Self Defense Doctrine Gone Wrong

Courts care about fine distinctions in the rules in a way that the other branches of government generally do not. They let people get off on technicalities, and they have to defend their actions with sometimes very abstract reasoning. Sometimes, though, this can get them in trouble.

Self defense is an area where the core rule is very old, and in theory uncontroversial. At its most basic, self defense is a justification for homicide or assault, meaning that somebody who acted in self defense is not legally culpable at all. It traditionally has four elements: (1) the defendant must have believed she or another person was in immediate danger of death or serious bodily injury, (2) that belief must be reasonable, (3) the defendant must not have been the aggressor in the altercation that gave rise to this danger, and (4) the amount of force used by the defendant must have been reasonably necessary to avert the danger. So far, so good. We can fight over things like the duty to retreat, but the bare bones of the rule are fairly straightforward.

The trouble begins with Paul Eugene Lyons, (and also a series of similar defendants, but it sounds more dramatic this way). Lyons was in his home when several police officers arrived at the door and attempted to execute a search warrant. Lyons testified that he didn’t hear them identify themselves as police and thought that his home was being invaded, so he fired through the door at the people battering it down. One officer was struck and killed, and Lyons was charged with his murder. He tried to claim self-defense at trial, but the trial court refused to instruct the jury on self defense. He was convicted and appealed. When the case reached the NC Supreme Court, they were bound by a standard of review that was very forgiving to Mr. Lyons. Defendants are entitled to jury instructions on legal defenses if any reasonable jury could side with them, even if all seven justices on the court think that said defendant is full of it.

So rather than send the case back down for a new trial, they found that he couldn’t possibly have fired his gun in self defense. Because Lyons fired through a closed door, he couldn’t see his target, meaning he couldn’t be shooting with specific intent to kill one of the intruders. And because he hadn’t formed a specific intent to kill one of them, the court reasoned that he could not have determined that it was reasonably necessary to shoot to kill, because he didn’t, in fact, shoot to kill. Thus no element #4 of self defense, no jury instructions, and no successful appeal for Mr. Lyons. NC courts went on to apply this reasoning to all sorts of homicide cases: defendants who meant to fire warning shots but accidentally hit someone weren’t entitled to self defense instructions, nor were defendants who claimed they fired their guns accidentally.

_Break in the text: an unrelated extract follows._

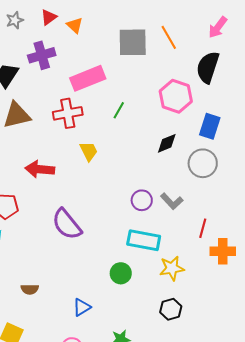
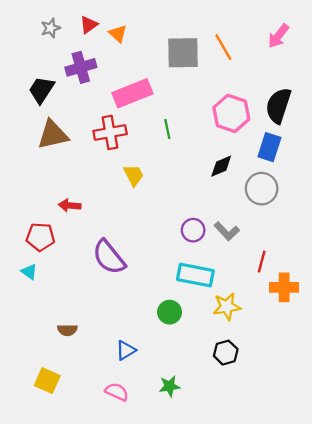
black semicircle: (208, 67) -> (278, 106), moved
green line: (119, 110) -> (167, 129), turned -42
red arrow: (40, 169) -> (70, 205), moved, size x0.7

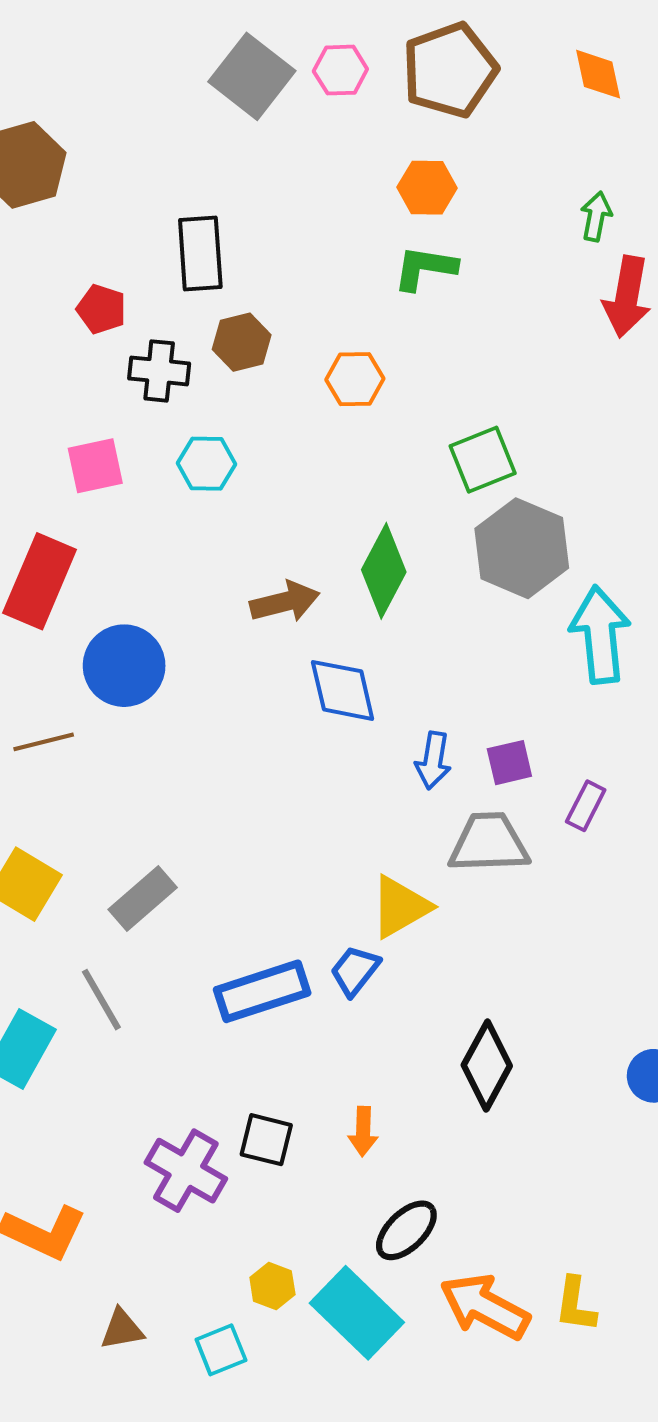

This puts North Carolina in the awkward place of having a law of self defense that actively punishes people for attempting to defend themselves without killing their antagonists. Defendants that shoot to kill get self defense instructions, those that attempt to fire warning shots, shoot wildly towards their attackers, or merely brandish a weapon do not. While someone worried about the public policy implications of this law might not want to punish people for resorting to deadly force too quickly, it is nonsensical to penalize defendants for trying too hard to reach a bloodless outcome.

Hopefully this will get corrected soon. Another defendant, Omar Cook, was convicted for firing a gun through a closed door at police executing a search warrant in 2014. Unlike Lyons, his bullet didn’t hit anyone, so he was only convicted of assault on a law enforcement officer. His case is currently awaiting a decision by the state Court of Appeals. Should he lose, as seems likely, there will be a chance for the State Supreme Court to hear the case and clean up its mess.

Don Zeko

Don Zeko is the paper-thin pseudonym of a new-ish lawyer living in North Carolina and doing battle with the current legal job market. Professional interests include criminal law, trial advocacy, and evidence, while unprofessional interests include overthinking pop culture, eagerly awaiting new fantasy novels, holding strong opinions about board games, and trying to convince the two sides of the barbeque wars to bury the hatchet. When I'm not blogging here or doing real work, I watch Ally McBeal with my friend Katie so that you don't have to. I also tweet very occasionally at @Don_Zeko

5 Comments

  1. This kind of convoluted logic to reach a desired outcome is why, when you take a firearms self defense class, they tell you to be sure you are in danger, be sure of your target (never shoot through a closed door), and shoot center of mass.

  2. Indeed.

    Frankly, there is no not shot to kill. If you fire a weapon, you’re not trying to would, but to kill. Like I told my ex wife, 5 in the chest, reload, 2 in the head.

    IIRC, back in the day, say the 50s, you could legally kill a cop in your house if he had no warrant. Sadly, things have changed. I’m not sorry, but if someone bangs down your door at 3 am, the assumption is NOT that it’s cops, but crooks, lethal force is justified.

  3. I thought that shooting through a closed door at someone was almost always a losing argument when it comes to use of deadly force in self defense.

  4. It’s an argument for the jury. Having read the record in more detail than I go into here, I don’t believe Lyons was being remotely honest in his testimony, but Cook might have been. The other issue is that this rule has been applied in a bunch of other circumstances, including where defendants were facing the victim and at least claimed they were trying to fire a warning shot.